:: Input for this task

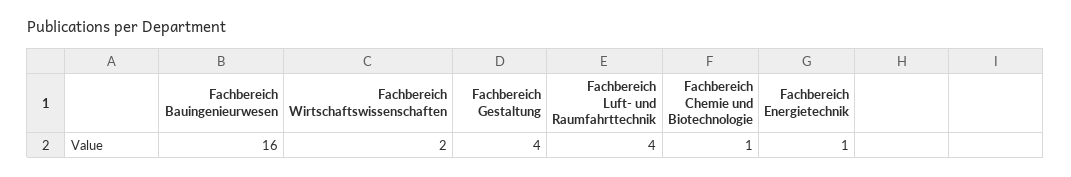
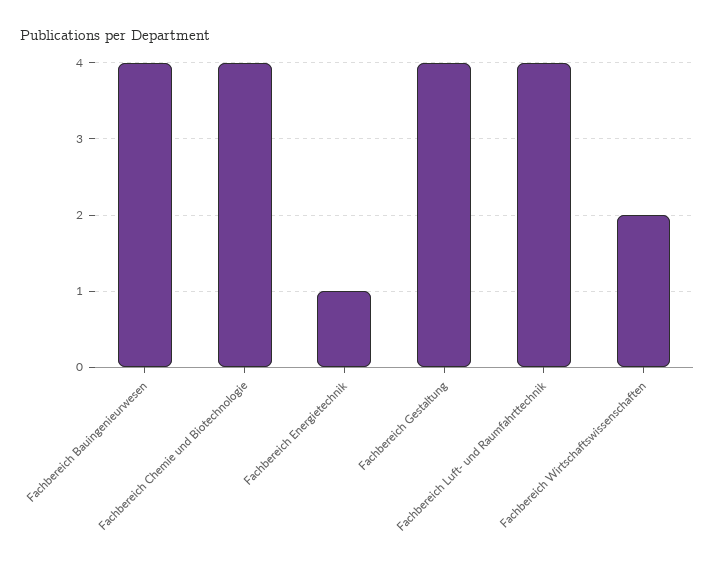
Fachbereich Bauingenieurwesen: 16 -> 4
Fachbereich Chemie und Biotechnologie: 1 -> 4

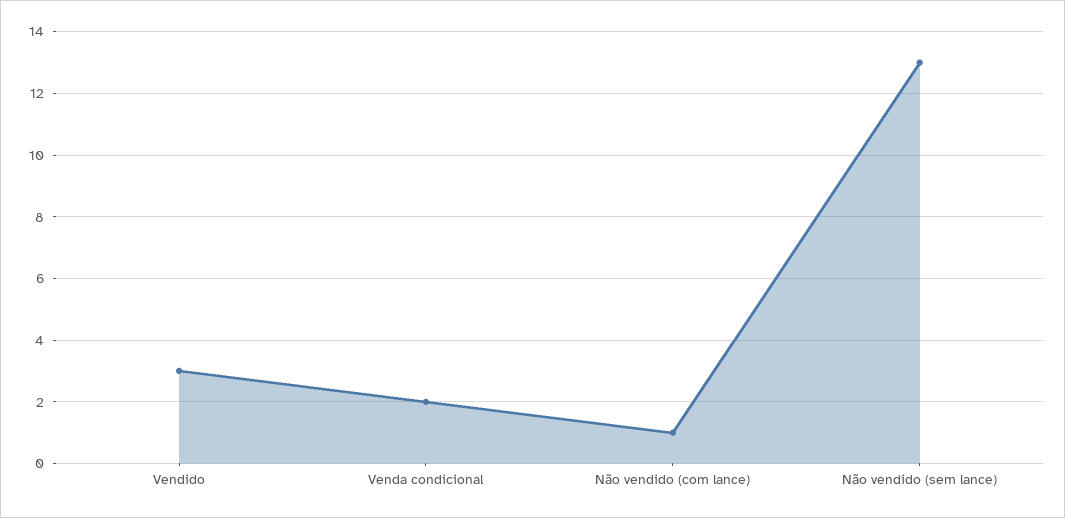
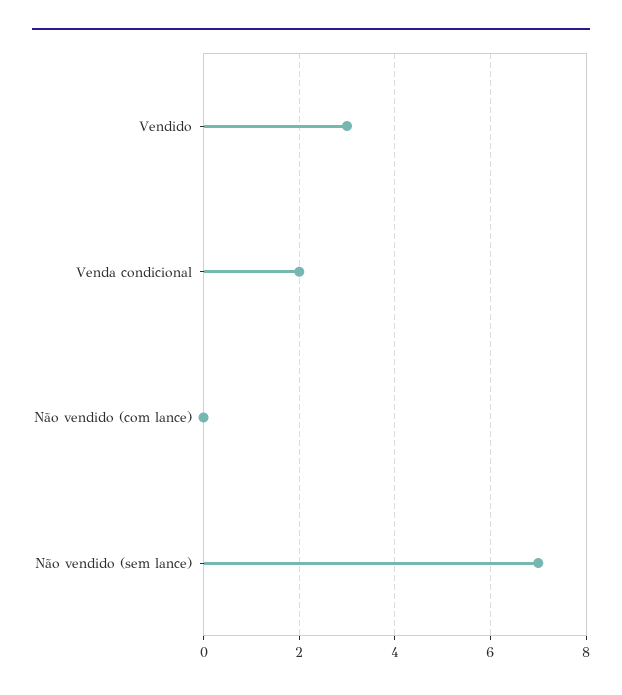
Não vendido (com lance): 1 -> 0
Não vendido (sem lance): 13 -> 7

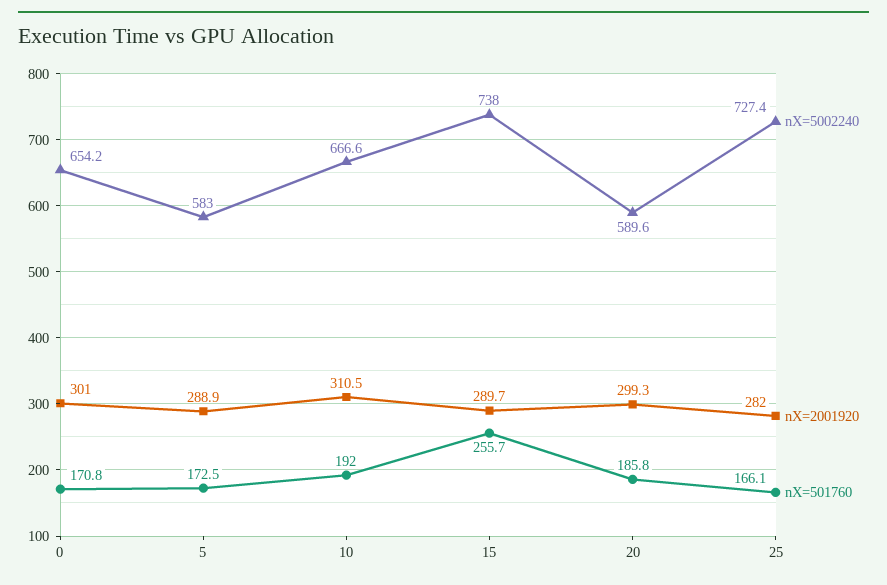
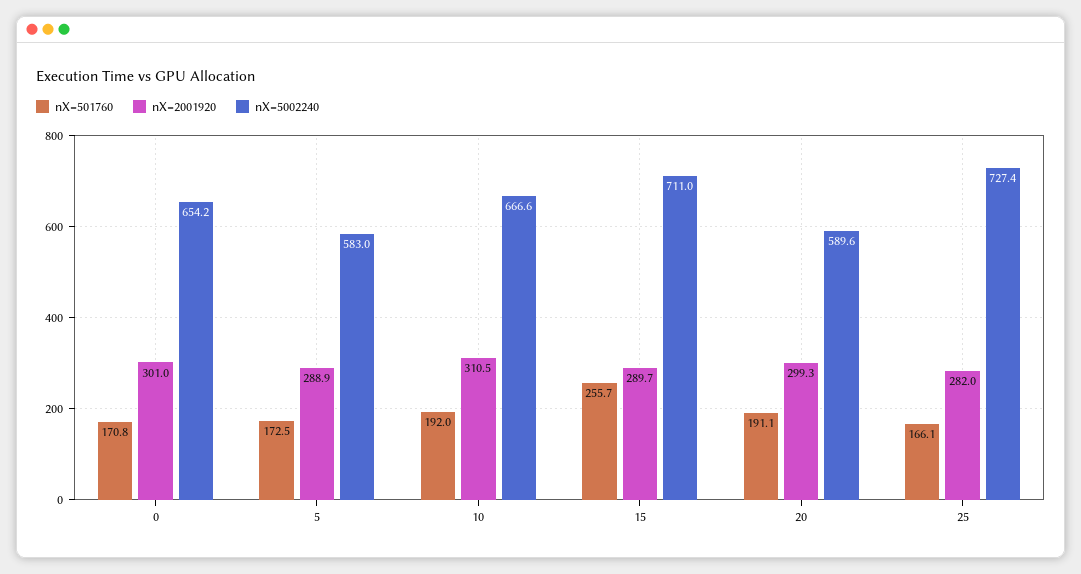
nX=5002240, 15: 738 -> 711
nX=501760, 20: 185.8 -> 191.1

::::

Work order →
The answer is every line in the data where the word "vendido" appears.

Result of this task →
Não vendido (com lance): 1 -> 0
Não vendido (sem lance): 13 -> 7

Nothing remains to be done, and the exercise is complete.